The introduction, 'Walking to New York', is both a prelude to the verbal and visual essays that make up this extraordinary collaboration, and a revealing exploration of the split in Self's Jewish-American-British psyche and its relationship to the political geography of the post-9/11 world.
Ranging from the Scottish Highlands to Istanbul and from Morocco to Ohio, Will Self's engaging and disturbing vision is perfectly counter-pointed by Ralph Steadman's edgy and beautiful artwork.
This artful and entertaining collection of essays by novelist Self (The Book of Dave) will delight anyone who enjoys his weekly column of the same name in the Independent or his last collection of essays, Feeding Frenzy. Here Self shifts from gonzo journalism to the study of psychogeography, the study of how geographical environments affect emotions and behavior. Setting off on a quest for the "intrinsic character" of various places as well as "the manner in which the contemporary world warps the relationship between psyche and place," Self casts a dismissive eye on most of the world.
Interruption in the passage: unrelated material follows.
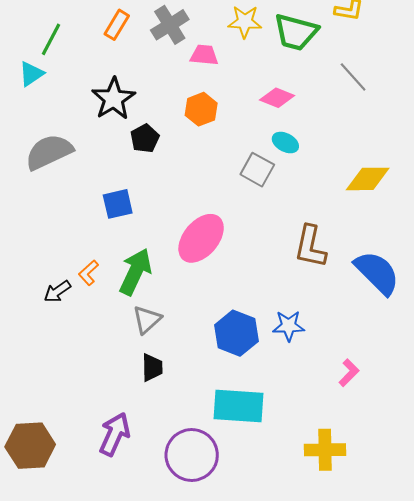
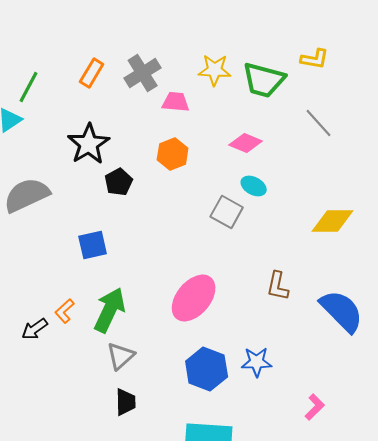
pink ellipse: (201, 238) -> (194, 298), moved
brown L-shape: (310, 247) -> (278, 286), size x0.7

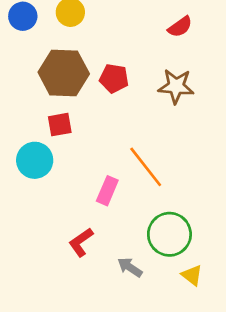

Singapore strikes him "as Basingstoke force-fed with pituitary gland"; Sao Paolo's lack of a street plan makes it "an unholy miscegenation between London and Los Angeles." But Steadman's beautifully harsh illustrations (worthy of their own book) and "Walking to New York," a previously unpublished semi-autobiographical meditation on life and death, reveal a surprising depth to Self's cynical insights.